Au sein d’un ensemble mêlant marivaudage, expérimentation formelle et critique sociale, Jean-Daniel Pollet signe sans doute le film le plus singulier. Le seul, en tout cas, à ne proposer aucun plan de la capitale ! La rue parisienne est pourtant le terrain de jeu privilégié de Godard, Truffaut et compagnie. La Nouvelle Vague, et Paris vu par… est censé à nouveau le souligner, s’est construite esthétiquement contre la claustrophobie et l’artifice du studio. Pollet, pourtant, tord les règles de la commande et se claquemure dans un modeste appartement parisien. La rue Saint-Denis ne sera « visible » qu’à travers un archétype : une prostituée gouailleuse (la très drôle Micheline Dax) qu’a fait monter chez lui un commis de cuisine timide, effacé, qui va préparer à manger à son « invitée », discuter de la pluie et du beau temps avec elle, repoussant ainsi indéfiniment le moment du passage à l’acte. Jean-Daniel Pollet observe tendrement ce duo comique : la « professionnelle » bavarde et le client mutique. Celui-ci est interprété par Claude Melki, clown triste dont la pantomime mélancolique évoque Buster Keaton, et acteur fétiche du cinéaste, qui le dirigera à nouveau notamment dans L’Amour c’est gai, l’amour c’est triste (1971) et L’Acrobate (1976). Jean-Daniel Pollet ne filme peut-être pas Paris et pourtant on sent le monde alentour vibrer dans ce moment suspendu, cet instant partagé entre deux solitudes, réunies par une misère autant affective que sociale.

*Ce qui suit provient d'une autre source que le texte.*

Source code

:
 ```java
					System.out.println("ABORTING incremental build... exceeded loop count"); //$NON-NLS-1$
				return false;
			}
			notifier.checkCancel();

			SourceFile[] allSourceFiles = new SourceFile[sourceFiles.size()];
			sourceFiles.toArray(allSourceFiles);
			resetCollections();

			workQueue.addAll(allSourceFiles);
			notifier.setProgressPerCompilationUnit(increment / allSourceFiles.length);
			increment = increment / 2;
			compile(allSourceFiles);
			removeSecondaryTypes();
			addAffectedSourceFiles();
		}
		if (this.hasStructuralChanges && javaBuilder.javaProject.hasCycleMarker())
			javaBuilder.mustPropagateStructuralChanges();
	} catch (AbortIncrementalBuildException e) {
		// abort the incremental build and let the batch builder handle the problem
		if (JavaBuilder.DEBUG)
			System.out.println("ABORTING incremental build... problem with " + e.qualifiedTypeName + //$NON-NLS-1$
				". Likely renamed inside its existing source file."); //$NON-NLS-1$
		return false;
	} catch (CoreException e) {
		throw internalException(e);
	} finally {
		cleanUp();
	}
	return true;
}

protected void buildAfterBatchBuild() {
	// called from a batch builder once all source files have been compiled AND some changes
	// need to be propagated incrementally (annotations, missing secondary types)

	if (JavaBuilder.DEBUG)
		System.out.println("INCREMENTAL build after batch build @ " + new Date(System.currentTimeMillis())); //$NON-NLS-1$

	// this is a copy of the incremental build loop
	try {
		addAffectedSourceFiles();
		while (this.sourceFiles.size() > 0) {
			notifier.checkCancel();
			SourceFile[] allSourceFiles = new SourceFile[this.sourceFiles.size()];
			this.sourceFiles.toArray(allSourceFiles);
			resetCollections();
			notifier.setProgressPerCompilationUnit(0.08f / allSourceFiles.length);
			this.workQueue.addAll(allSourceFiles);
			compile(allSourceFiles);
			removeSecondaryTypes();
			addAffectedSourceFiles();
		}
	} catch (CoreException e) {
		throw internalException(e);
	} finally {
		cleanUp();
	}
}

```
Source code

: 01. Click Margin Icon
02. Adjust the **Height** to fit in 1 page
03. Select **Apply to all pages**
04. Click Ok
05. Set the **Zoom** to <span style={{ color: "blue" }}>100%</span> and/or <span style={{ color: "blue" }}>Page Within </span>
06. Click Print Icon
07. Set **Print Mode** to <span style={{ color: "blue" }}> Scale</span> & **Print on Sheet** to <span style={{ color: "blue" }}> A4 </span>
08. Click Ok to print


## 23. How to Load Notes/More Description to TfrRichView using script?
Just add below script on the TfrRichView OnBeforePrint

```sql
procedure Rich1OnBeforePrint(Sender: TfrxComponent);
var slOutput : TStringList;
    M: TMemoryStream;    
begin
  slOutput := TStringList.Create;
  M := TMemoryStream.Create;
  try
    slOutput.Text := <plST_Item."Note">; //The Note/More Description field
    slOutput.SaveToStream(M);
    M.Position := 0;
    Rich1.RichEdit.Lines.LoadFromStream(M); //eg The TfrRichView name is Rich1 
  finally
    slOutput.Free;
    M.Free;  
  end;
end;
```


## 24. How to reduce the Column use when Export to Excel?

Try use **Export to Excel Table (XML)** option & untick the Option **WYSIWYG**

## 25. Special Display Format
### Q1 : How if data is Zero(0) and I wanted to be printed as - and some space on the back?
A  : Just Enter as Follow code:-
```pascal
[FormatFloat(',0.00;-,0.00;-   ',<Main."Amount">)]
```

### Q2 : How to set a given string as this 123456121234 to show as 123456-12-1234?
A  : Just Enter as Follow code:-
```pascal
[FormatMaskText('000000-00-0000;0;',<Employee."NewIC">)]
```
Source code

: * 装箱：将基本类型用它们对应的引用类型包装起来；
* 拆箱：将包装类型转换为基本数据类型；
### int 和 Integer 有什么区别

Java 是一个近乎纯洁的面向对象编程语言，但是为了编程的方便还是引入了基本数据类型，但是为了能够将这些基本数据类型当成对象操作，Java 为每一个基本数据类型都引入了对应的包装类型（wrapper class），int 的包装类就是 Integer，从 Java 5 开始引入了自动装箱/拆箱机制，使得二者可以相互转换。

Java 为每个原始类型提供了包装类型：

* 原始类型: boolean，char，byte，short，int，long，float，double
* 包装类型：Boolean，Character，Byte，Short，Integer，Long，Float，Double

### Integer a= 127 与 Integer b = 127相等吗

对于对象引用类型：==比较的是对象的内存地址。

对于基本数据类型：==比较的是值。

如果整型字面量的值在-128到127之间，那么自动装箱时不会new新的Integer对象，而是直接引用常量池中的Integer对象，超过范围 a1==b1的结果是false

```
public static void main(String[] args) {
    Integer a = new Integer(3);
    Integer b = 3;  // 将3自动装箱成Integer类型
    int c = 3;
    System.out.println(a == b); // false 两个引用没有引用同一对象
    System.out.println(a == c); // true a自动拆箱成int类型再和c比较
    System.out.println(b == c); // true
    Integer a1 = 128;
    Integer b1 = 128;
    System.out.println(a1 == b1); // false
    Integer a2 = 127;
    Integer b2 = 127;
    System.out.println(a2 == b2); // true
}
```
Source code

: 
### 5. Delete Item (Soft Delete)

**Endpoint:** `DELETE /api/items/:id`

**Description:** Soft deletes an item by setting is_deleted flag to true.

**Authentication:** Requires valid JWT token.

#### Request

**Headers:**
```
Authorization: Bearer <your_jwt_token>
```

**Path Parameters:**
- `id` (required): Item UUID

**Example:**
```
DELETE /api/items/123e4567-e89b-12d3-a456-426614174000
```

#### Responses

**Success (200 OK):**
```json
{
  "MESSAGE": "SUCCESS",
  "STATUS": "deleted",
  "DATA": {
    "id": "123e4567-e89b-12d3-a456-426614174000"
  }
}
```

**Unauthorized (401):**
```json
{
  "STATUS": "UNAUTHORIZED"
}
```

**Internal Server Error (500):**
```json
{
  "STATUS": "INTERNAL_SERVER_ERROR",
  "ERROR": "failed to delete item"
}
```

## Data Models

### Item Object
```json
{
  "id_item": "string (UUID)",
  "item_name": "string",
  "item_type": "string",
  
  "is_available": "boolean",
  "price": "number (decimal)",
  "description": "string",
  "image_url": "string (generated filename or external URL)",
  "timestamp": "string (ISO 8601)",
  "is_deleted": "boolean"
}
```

La manière dont « Rue Saint-Denis » s’insère dans Paris vu par… tout en s’en démarquant est assez emblématique de la place singulière de Jean-Daniel Pollet au sein de la Nouvelle Vague et, du cinéma français en général. Electron libre, cas à part, Pollet a très tôt été identifié comme un précurseur. Son premier film, Pourvu qu’on ait l’ivresse, avait obtenu le Lion d’or du court métrage à Venise en 1958. Comme le rappelait récemment Jean-Paul Fargier, collaborateur et biographe de Jean-Daniel Pollet, dans une interview à Télérama, ce premier essai avait fait forte impression à Godard, Melville et Truffaut, celui-ci allant jusqu’à comparer son auteur à Jean Vigo. Avec ce premier essai, « Jean-Daniel Pollet invente l’esprit de la Nouvelle Vague, estime Fargier, la liberté de filmer sans contraintes, en étant l’auteur de la totalité de son film (scénario, image, montage). » Le cinéaste tracera ensuite une route solitaire, marginale, alternant des comédies douces-amères avec Claude Melki et des propositions plus contemplatives, comme Méditerranée (1963), conçu avec Philippe Sollers. C’est cette œuvre secrète et méconnue qui peut être redécouverte aujourd’hui grâce à une rétrospective à la Cinémathèque (du 12 au 30 août) et la restauration de plusieurs films, à voir en salles ou en DVD.